Dr. A. Gattinger, of Nashville, says: "A few days ago, while paying some attention to the autumnal flora, I happened to pass by a small pond on Mrs. Spence's place, near the Lebanon pike, and to observe the ' Wolffia Columbiana,' a plant of such diminutive size that rarely any one would notice it except a botanist, aware of its existence and eager to find it. The surface of the pool is covered with a green scum, which, at a close inspection, is found to consist of two distinct little plants. The one, a flat and disk-shaped, roundish, floating frond, the size of a lentil, with a few delicate rootlets pending from the lower surface, is the 'Lemna polyrrhiza,' a species of Duckweed. The other looks like very small green grains, scattered between the Duckweed, and forming with this a dense covering over the entire pool.

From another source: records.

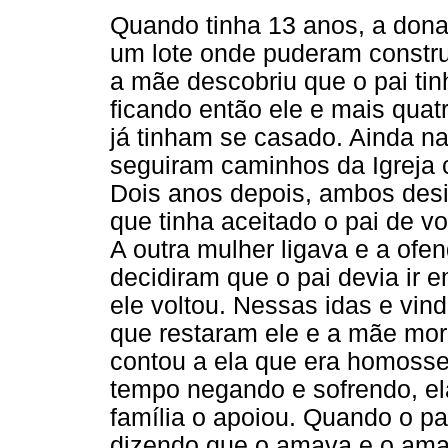
Quando tinha 13 anos, a dona
um lote onde puderam constr
a mãe descobriu que o pai tin
ficando então ele e mais quat
já tinham se casado. Ainda na
seguiram caminhos da Igreja ca
Dois anos depois, ambos desi
que tinha aceitado o pai de v
A outra mulher ligava e a ofe
decidiram que o pai devia ir
ele voltou. Nessas idas e vin
que restaram ele e a mãe mo
contou a ela que era homosse
tempo negando e sofrendo, el
família o apoiou. Quando o pa
dizendo que o amava e o ama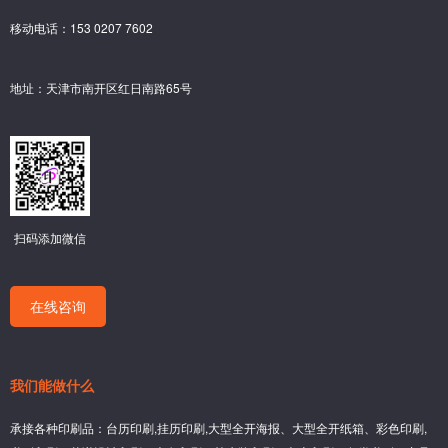
移动电话：153 0207 7602
地址：天津市南开区红日南路65号
扫码添加微信
在线咨询
我们能做什么
承接各种印刷品：台历印刷,挂历印刷,大型全开海报、大型全开纸箱、彩色印刷,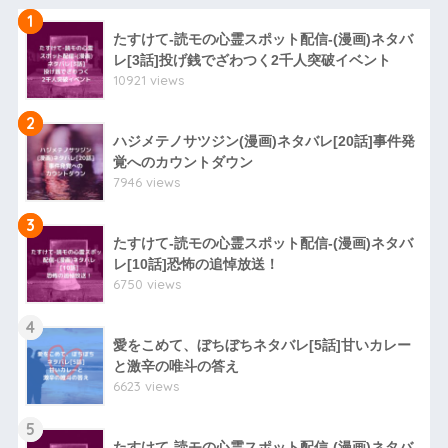
1
たすけて-読モの心霊スポット配信-(漫画)ネタバ
レ[3話]投げ銭でざわつく2千人突破イベント
10921 views
2
ハジメテノサツジン(漫画)ネタバレ[20話]事件発
覚へのカウントダウン
7946 views
3
たすけて-読モの心霊スポット配信-(漫画)ネタバ
レ[10話]恐怖の追悼放送！
6750 views
4
愛をこめて、ぼちぼちネタバレ[5話]甘いカレー
と激辛の唯斗の答え
6623 views
5
たすけて-読モの心霊スポット配信-(漫画)ネタバ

These grains are oval-shaped, measuring from1 /8 to 1/3 of a line in length, floating half submersed, and void of rootlets. It is very rarely seen in flower, its general way of propagating being by bulblets, produced at the edge of the frond, and falling to the bottom of the water at maturity.

The flower, where it happens to be found, is proportionate in dimensions, almost invisible to the naked eye, and consists of one stamen and one pistil, which burst through a chink in the upper surface of the small frond, and produce one ovule".